Shire’s MAA for lifitegrast is supported by the largest development program to date for an investigational-stage dry eye disease candidate, consisting of five clinical trials with more than 2,500 patients.4,5,6,7,8 In these studies, the signs of dry eye disease were measured using corneal staining and the symptoms by using patient reported eye dryness score (EDS).4-8
About the lifitegrast Marketing Authorization Application
The lifitegrast MAA was submitted via the Decentralized Procedure (DCP) to Denmark, Norway, Sweden, Finland, the UK, Germany, the Netherlands, France, Italy, Portugal, Spain and Greece. The UK is the Reference Member State.
About Dry Eye Disease
The prevalence of dry eye disease, with and without symptoms, ranges from 5 to 50% in adults globally9. An eye care professional can diagnose dry eye disease based on signs and symptoms and determine management options, which could include the use of a prescription treatment. Dry eye disease is a multifactorial disease of the ocular surface that is often chronic and may be progressive1. The disease is most commonly associated with eye dryness and overall eye discomfort, as well as stinging, burning, or fluctuating blurry vision.1 Dry eye disease may significantly affect quality of life and may impact activities such as reading and using computers.2
Ophthalmologists and eye care professionals can diagnose dry eye disease based on patient reported symptoms as well as signs which can be objectively evaluated through various tests.9
Management options may include the use of non-prescription and prescription treatments.10
Aging and gender are recognized as traditional risk factors of chronic dry eye disease, while modern risk factors include prolonged digital/computer screen time, contact lens wear and cataract or refractive surgery.11,12 Dry eye is a common complaint to ophthalmologists and eye care professionals.3
About lifitegrast
Lifitegrast is a lymphocyte function-associated antigen-1 (LFA-1) antagonist, the first medication in a new class of drugs. Lifitegrast binds to the integrin LFA-1, a cell surface protein found on leukocytes and blocks the interaction of LFA-1 with its cognate ligand intercellular adhesion molecule-1 (ICAM-1), which plays a prominent role in ocular surface inflammation.6ICAM-1 may be over-expressed in corneal and conjunctival tissues in dry eye disease. LFA-1/ICAM-1 interaction can contribute to formation of an immunological synapse resulting in T-cell activation and migration to target tissues. 13 In vitro studies have shown that lifitegrast may inhibit the recruitment of previously activated T cells, the activation of newly recruited T cells, and the release of pro-inflammatory cytokines—interrupting the perpetual cycle of inflammation.14,15
About lifitegrast in the U.S.A.
The U.S. Food and Drug Administration approved lifitegrast under the brand name Xiidra®(lifitegrast ophthalmic solution) 5% for the treatment of signs and symptoms of dry eye disease in July 2016.16 For more information on the U.S. prescribing information, click here.
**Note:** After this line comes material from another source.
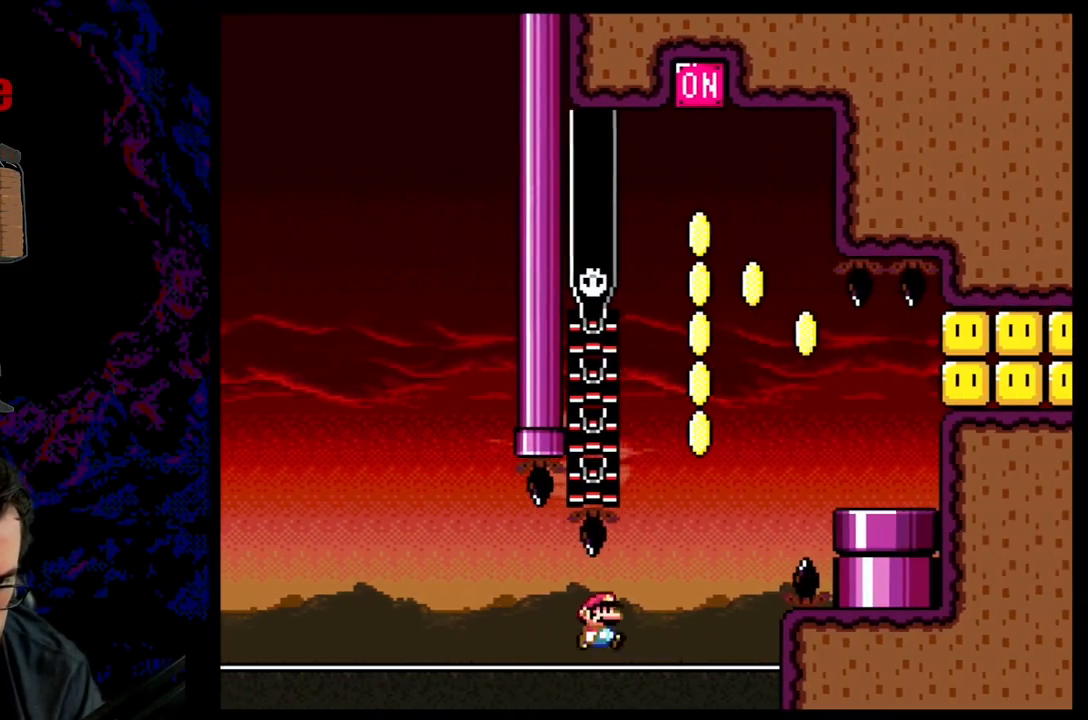
{"buttons": ["B", "Y", "DPAD_RIGHT"], "events": []}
About lifitegrast clinical studies
Shire’s MAA for lifitegrast is supported by the largest development program to date for an investigational-stage dry eye disease candidate, consisting of five clinical trials with more than 2,500 patients.4-8 In four safety and efficacy studies, lifitegrast improved symptoms as measured by patient reported eye dryness score (EDS), and in three of the four studies improved the objective signs of dry eye disease (measured using corneal staining). A statistically significant reduction in EDS favoring lifitegrast was seen in all four studies at week six and week 12 (the week six analysis was a post-hoc analysis in three studies). In two clinical trials, symptom improvement was noted at two, six and 12 weeks.4-8 A long-term safety study randomized to either lifitegrast (n=220) or placebo (n=111) over 360 days found lifitegrast to be generally well-tolerated with no serious treatment-emergent ocular adverse events.
The most common adverse reactions reported in 5 to 25 percent of patients were instillation site irritation, altered taste sensation (dysgeusia) and reduced visual acuity.4-8
Shire’s commitment to ophthalmology
Shire officially entered into ophthalmology with the acquisition of SARcode Bioscience in 2013. Shire’s multi-faceted approach to discovery, development, and delivery in rare diseases and specialty conditions includes our efforts to address unmet needs in eye care.
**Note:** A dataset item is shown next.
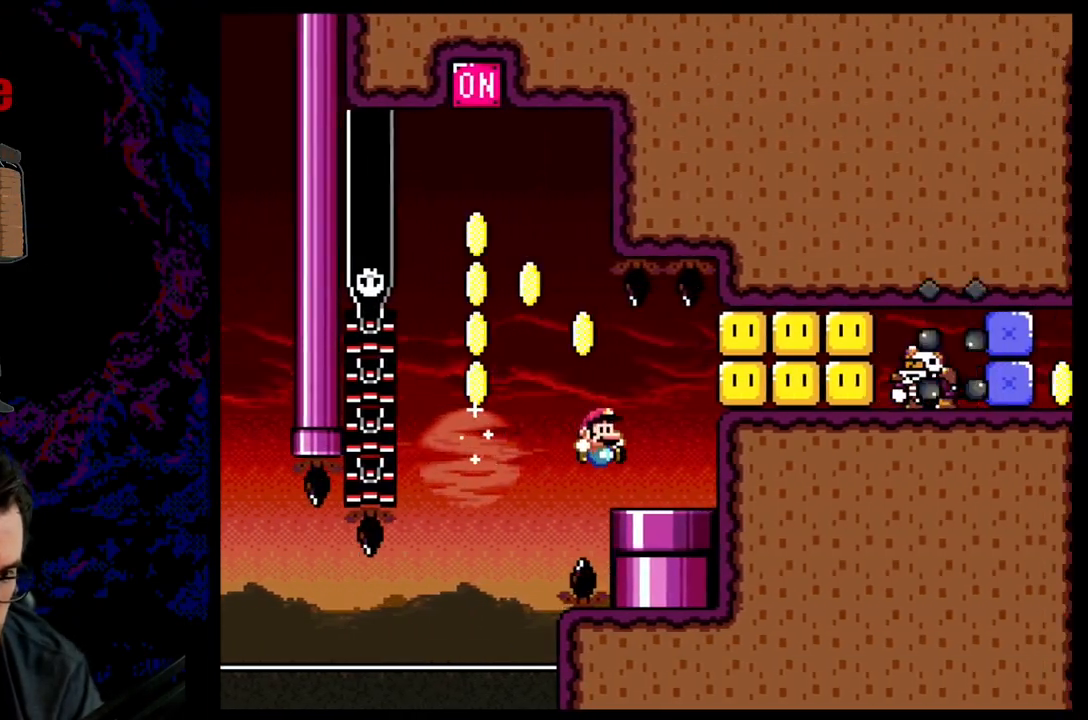
{"buttons": ["Y", "DPAD_LEFT"], "events": [[50, "DPAD_LEFT", "down"], [50, "DPAD_RIGHT", "up"], [83, "B", "up"], [217, "DPAD_LEFT", "up"], [300, "DPAD_LEFT", "down"]]}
Shire’s ophthalmology franchise has been driven by a combination of strategic acquisitions and organic growth, and is focused on continuing to expand the portfolio to include treatment options for anterior and posterior segment eye conditions. In close to four years, acquisitions including SARcode followed by Foresight Biotherapeutics helped bolster Shire’s early-, mid- and late-stage ophthalmology pipeline. As a result of a collaborative license agreement with Parion Sciences Inc., Shire is developing SHP-659 (formerly P-321), another investigational candidate for the treatment of dry eye disease in adults. Shire’s ophthalmology pipeline also includes investigational candidates in infectious conjunctivitis and glaucoma.
For further information please contact:
Investor Relations | ||
Ian Karp | ikarp@shire.com | +1 781 482 9018 |
Robert Coates | rcoates@shire.com | +44 1256 894874 |
Media | ||
Gwen Fisher | gfisher@shire.com | +1 781 482 9649 |
Clotilde Houzé | chouze0@shire.com | +1 781 266 3567 |
NOTES TO EDITORS
About Shire
Shire is the leading global biotechnology company focused on serving people with rare diseases. We strive to develop best-in-class products, many of which are available in more than 100 countries, across core therapeutic areas including Hematology, Immunology, Neuroscience, Ophthalmics, Lysosomal Storage Disorders, Gastrointestinal / Internal Medicine / Endocrine and Hereditary Angioedema; and a growing franchise in Oncology.
Our employees come to work every day with a shared mission: to develop and deliver breakthrough therapies for the hundreds of millions of people in the world affected by rare diseases and other high-need conditions, and who lack effective therapies to live their lives to the fullest.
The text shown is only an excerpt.